AKTUALITA.CO.ID – Prestasi membanggakan kembali ditorehkan putra daerah Kabupaten Bogor. Enin Jolly, wasit Woodball berlisensi internasional asal Desa Pasirangin, Kecamatan Cileungsi, Kabupaten Bogor, mendapat kepercayaan dari Pengurus Besar (PB) Indonesia untuk bertugas sebagai wasit pada Kejuaraan Nasional (Kejurnas) Woodball 2026.
Ajang bergengsi tingkat nasional tersebut akan berlangsung di Lapangan Banteng, Gambir, Jakarta Pusat, pada 6–11 Juli 2026 dan akan diikuti oleh atlet-atlet terbaik dari berbagai provinsi di Indonesia.
Atas penugasan tersebut, Enin Jolly mengaku bersyukur dan siap menjalankan amanah dengan penuh tanggung jawab.
“Alhamdulillah, segala puji dan syukur saya panjatkan ke hadirat Allah SWT atas amanah yang diberikan kepada saya sebagai wasit pada Kejuaraan Nasional Cabang Olahraga Woodball. Kepercayaan ini merupakan suatu kehormatan sekaligus tanggung jawab besar untuk menjalankan tugas secara profesional, jujur, adil, dan menjunjung tinggi sportivitas dalam setiap pertandingan,” ujar Enin Jolly kepada Aktualita.co.id, Jumat (3/7/2026).
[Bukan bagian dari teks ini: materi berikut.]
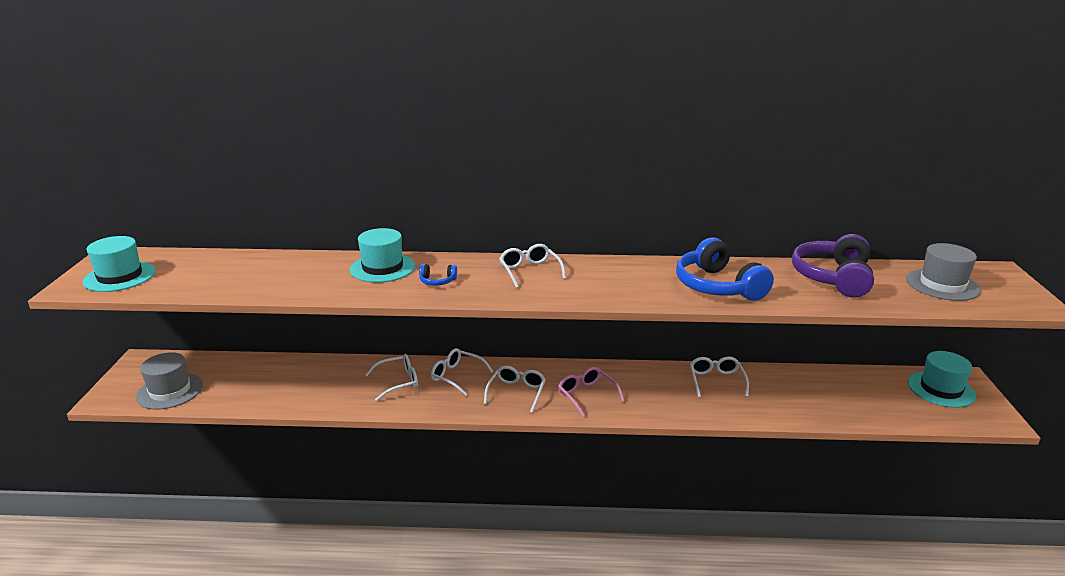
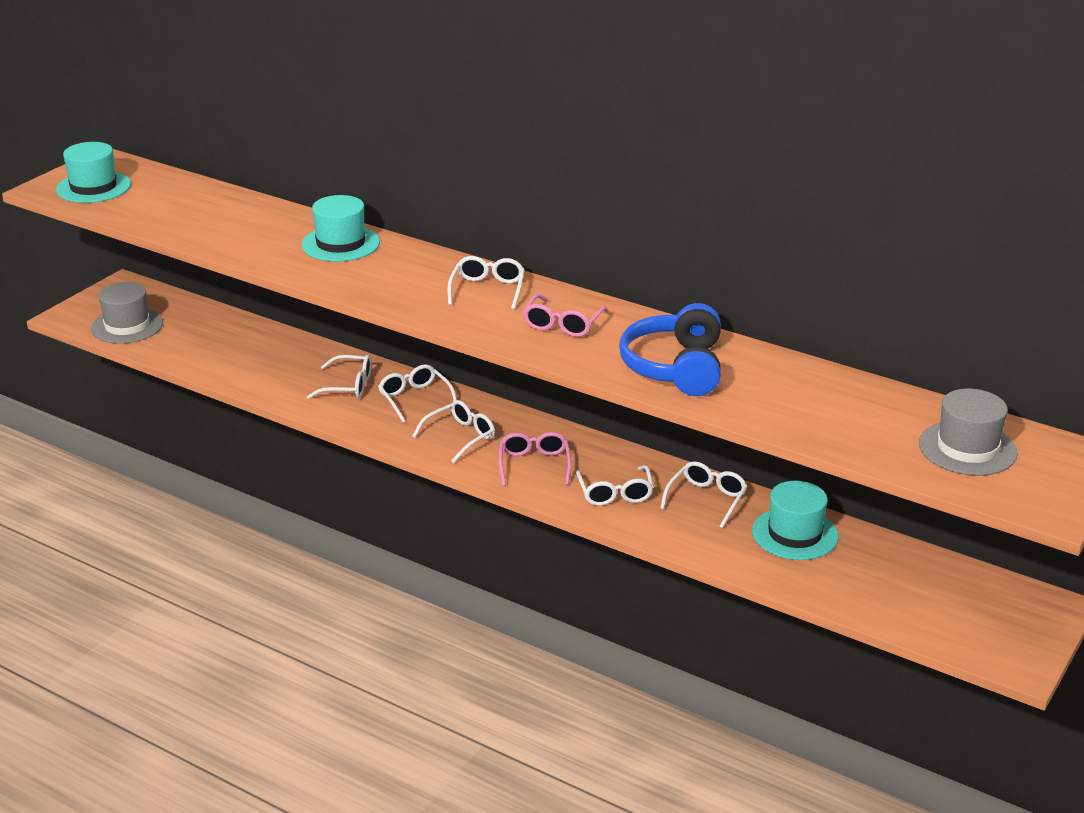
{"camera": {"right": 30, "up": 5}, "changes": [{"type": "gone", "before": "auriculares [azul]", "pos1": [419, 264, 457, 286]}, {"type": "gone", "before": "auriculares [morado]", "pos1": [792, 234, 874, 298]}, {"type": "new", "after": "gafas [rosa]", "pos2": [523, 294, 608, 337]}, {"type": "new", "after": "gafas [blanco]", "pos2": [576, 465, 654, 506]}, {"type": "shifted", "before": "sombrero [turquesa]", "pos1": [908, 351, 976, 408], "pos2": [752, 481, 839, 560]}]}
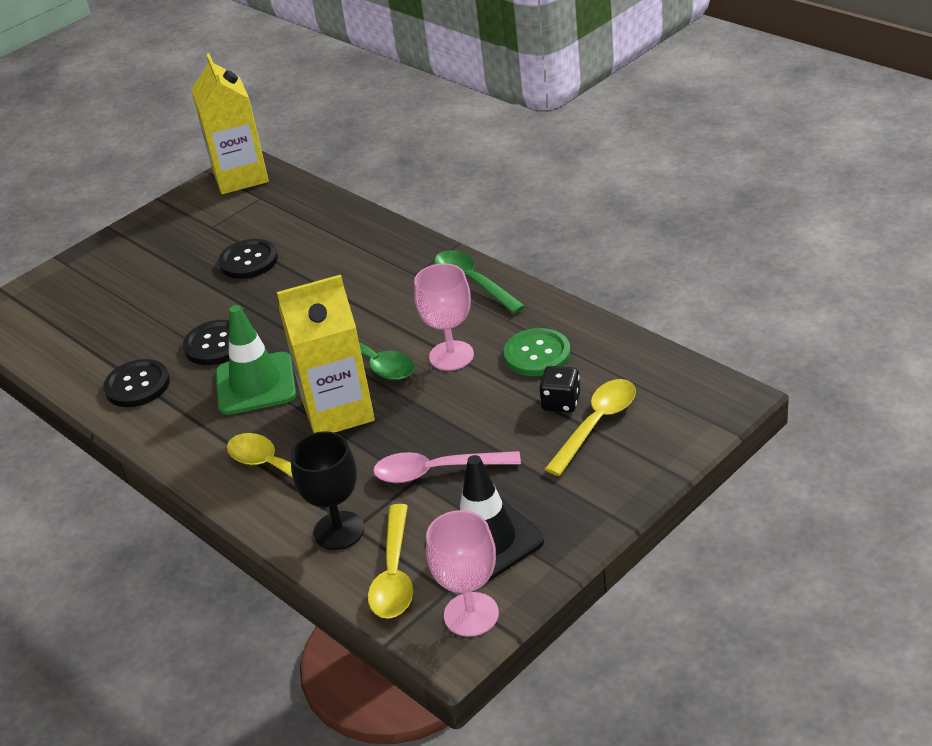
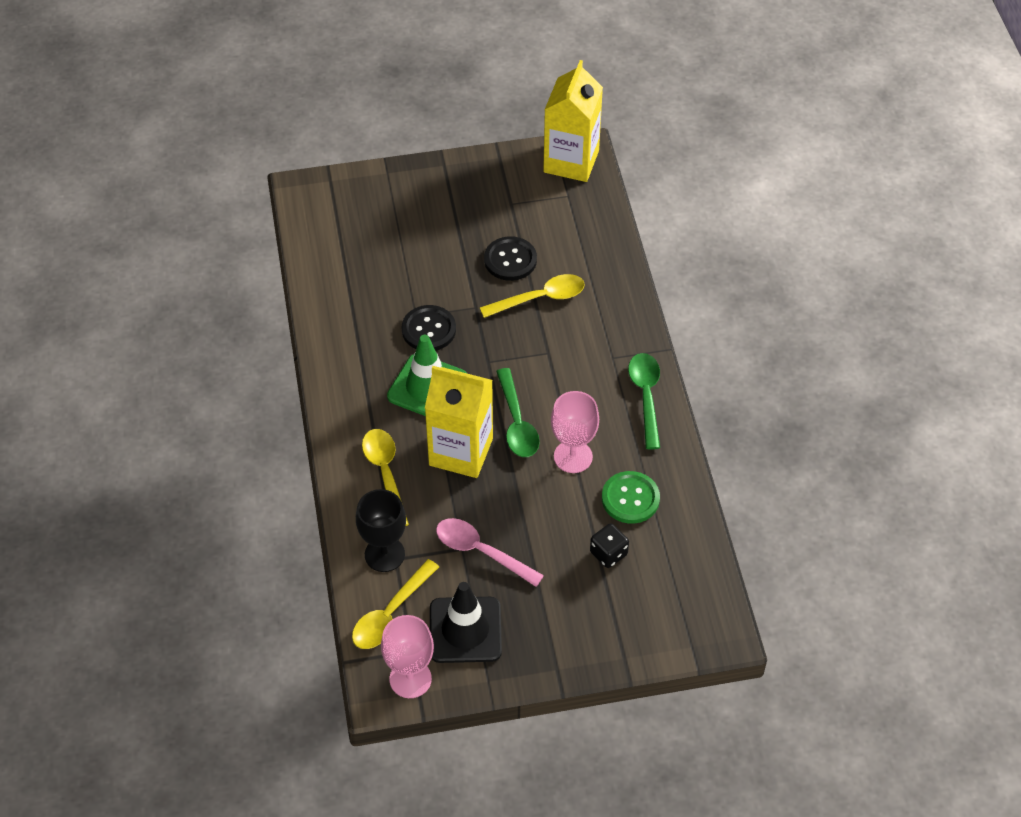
{"camera": {"right": 30, "up": 15}, "changes": [{"type": "gone", "before": "botón [negro]", "pos1": [103, 359, 170, 407]}, {"type": "shifted", "before": "cuchara [amarillo]", "pos1": [545, 379, 636, 476], "pos2": [480, 274, 585, 318]}]}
Ia juga menyampaikan apresiasi kepada PB Indonesia serta seluruh pihak yang telah memberikan dukungan, bimbingan, dan kepercayaan sehingga dirinya dapat kembali mengemban tugas di ajang nasional.
“Saya mengucapkan terima kasih kepada PB Indonesia dan seluruh pihak yang telah memberikan dukungan, bimbingan, serta kepercayaan. Semoga amanah ini dapat saya laksanakan dengan sebaik-baiknya dan menjadi motivasi untuk terus meningkatkan kompetensi serta memberikan kontribusi bagi kemajuan olahraga Woodball di Indonesia,” katanya.
Tak lupa, Enin Jolly menyampaikan rasa terima kasih kepada Ketua IWBA Kabupaten Bogor, Ismail HS, Wakil Ketua DPRD Kabupaten Bogor, Juanidi Samsudin, Ketua Yayasan Sujud Sejahtera, Asep Martono, serta seluruh rekan-rekan Relawan Sosial (Resos) yang selama ini memberikan dukungan dan semangat.
Sebagai penutup, Enin Jolly memohon doa dan dukungan dari masyarakat agar dapat menjalankan tugas dengan lancar serta senantiasa menjaga integritas sebagai wasit nasional.